A D-Day Hero Who Put His Trust in God

A D-Day Hero Who Put His Trust in God June 6, 2013

The following column was written by The Christophers’ Jerry Costello:

He didn’t like the “hero” label, and he thought “the greatest generation” phrase is tossed around a little too much. But Joseph Vaghi Jr. qualified as a genuine D-Day hero when he served as the Navy’s youngest beachmaster in France, and “the greatest generation” tag fit him like a glove.

Vaghi, of Bethesda, Md., died last year at 92, and the obituary by Mark Zimmermann in the Catholic Standard of Washington paid attention to the role he played on D-Day–which took place on June 6, 1944, 69 years ago this month. As a self-described “traffic cop,” Zimmermann wrote, Vaghi, the first one off his landing craft, “held a map and guided troops ashore, through mine fields, mortar blasts and machine gun fire.”

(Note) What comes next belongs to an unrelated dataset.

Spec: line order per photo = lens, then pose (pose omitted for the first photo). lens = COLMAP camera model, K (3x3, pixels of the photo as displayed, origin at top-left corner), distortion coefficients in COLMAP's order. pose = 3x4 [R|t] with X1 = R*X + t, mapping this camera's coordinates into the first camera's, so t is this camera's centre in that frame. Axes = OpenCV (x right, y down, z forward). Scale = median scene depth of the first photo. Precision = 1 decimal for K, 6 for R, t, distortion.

But the obituary told much, much more. It described the family in which Vaghi was raised, one of 10 children, and the way in which his Catholic faith was central to his life. (In an earlier interview, Vaghi had recalled how all 10 youngsters would line up and then march off to attend Mass.) In a eulogy, Dr. Vincent Vaghi, one of his four sons, described the way his father’s faith played such an integral part in his D-Day heroics: “My father had everyone kneel down in their landing craft and say the Our Father just prior to disembarking.”

Vaghi himself had no qualms about his chances. In that earlier interview, chuckling over a shipmate’s description of him charging onto the beach like a football player, he said, “When I went into Normandy, I had absolutely no fear, because I knew God would look after me. If he wanted me, that would be it.”

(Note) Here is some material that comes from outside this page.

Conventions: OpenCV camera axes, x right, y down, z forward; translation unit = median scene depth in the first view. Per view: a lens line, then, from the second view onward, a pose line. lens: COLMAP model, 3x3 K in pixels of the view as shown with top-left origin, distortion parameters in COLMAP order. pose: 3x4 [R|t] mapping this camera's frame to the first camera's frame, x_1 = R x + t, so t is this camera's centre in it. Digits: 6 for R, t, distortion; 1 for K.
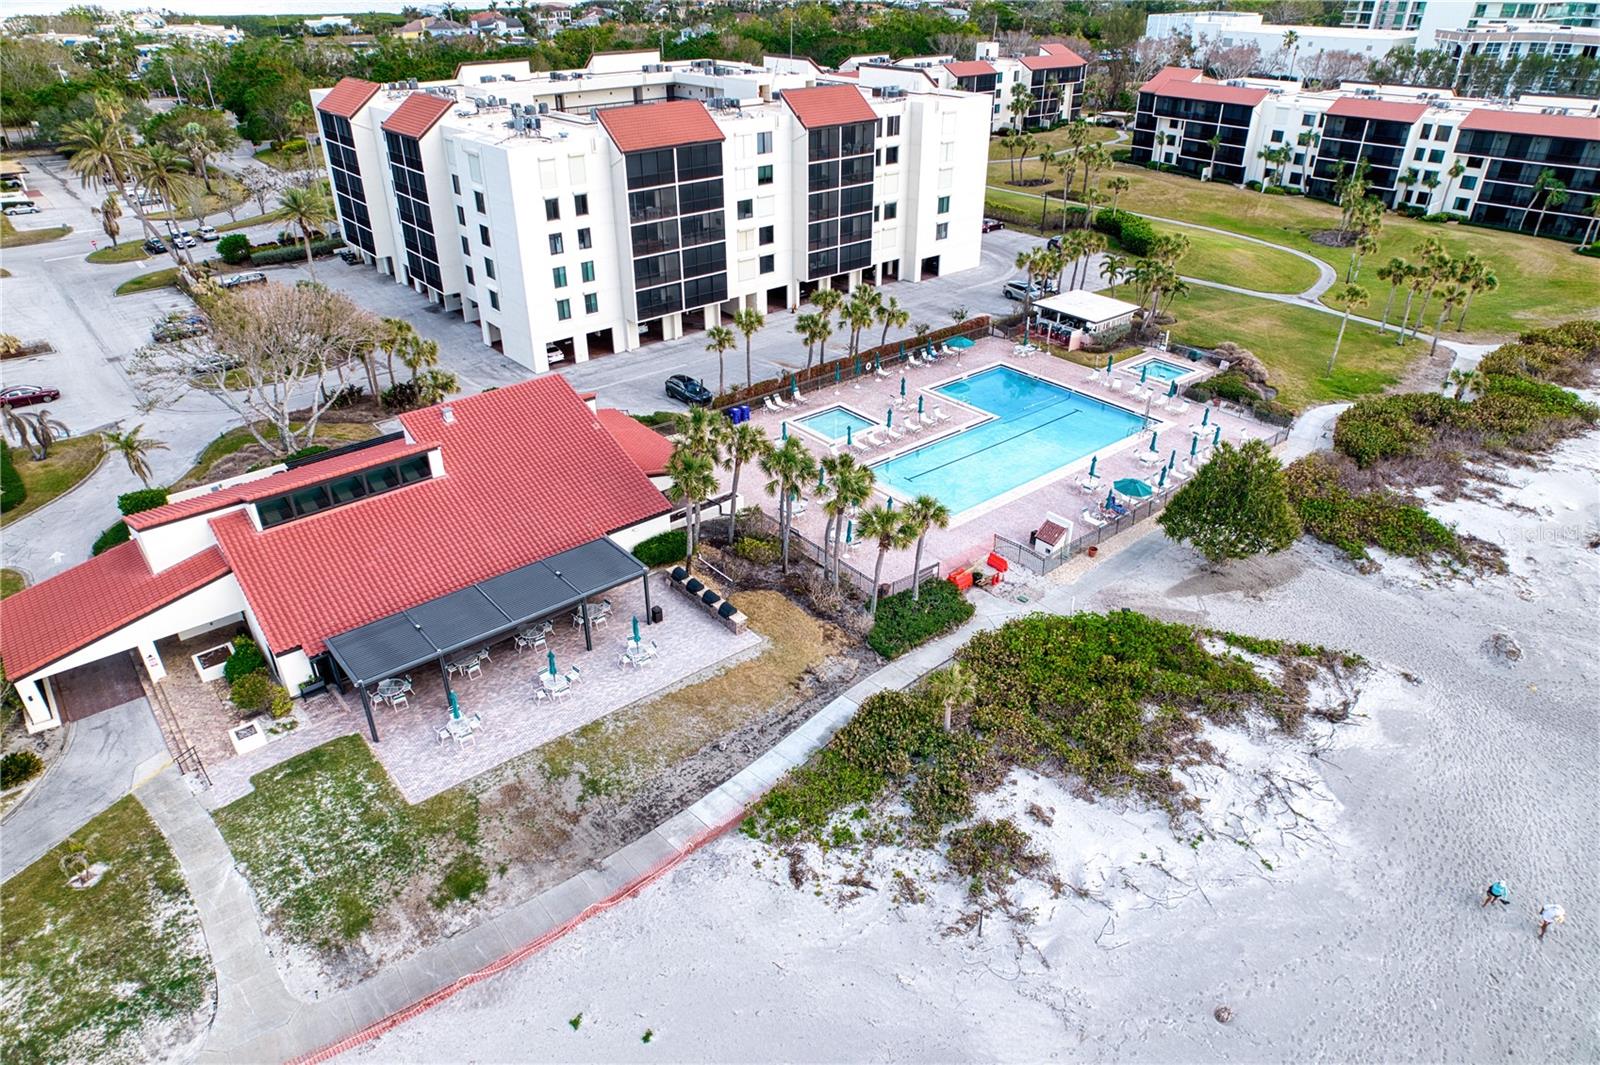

Another son, Msgr. Peter Vaghi, pastor of the Church of the Little Flower in Bethesda, celebrated the funeral Mass. He said his father’s Italian immigrant parents had infused the Catholic faith into their son by their example, and that he trusted in God’s will “every day of his life.”

An architect, Joseph Vaghi was a familiar presence to Catholics in the Washington area. He and his late wife, the former Agnes Crivella, were active members of the John Carroll Society, had chaired Washington’s annual Cardinal’s Appeal, and received numerous awards for their years of service to the Church.

But the rites kept harking back to his deeds of heroism all those years ago–on the D-Day that would stand as the key to the Allies’ victory over Germany in World War II–down to the playing of the Navy Hymn at the final commendation. That service was led by Archbishop Timothy P. Broglio, the Archbishop for the U.S. Military Services.

Vaghi still kept and treasured the map he had held on Omaha Beach in 1944, and often thought of and prayed for the 23 men from his unit who gave their lives there. His own heroics had earned him the Bronze Star, and just last year he received France’s Legion of Honor Chevalier.

And even though he didn’t think too much of that label–“The Greatest Generation”–he thought that all men and women who had donned the uniform and fought for their country, in the past and still today, deserve our respect.

“We just went in,” he said, “and did what we had to do.”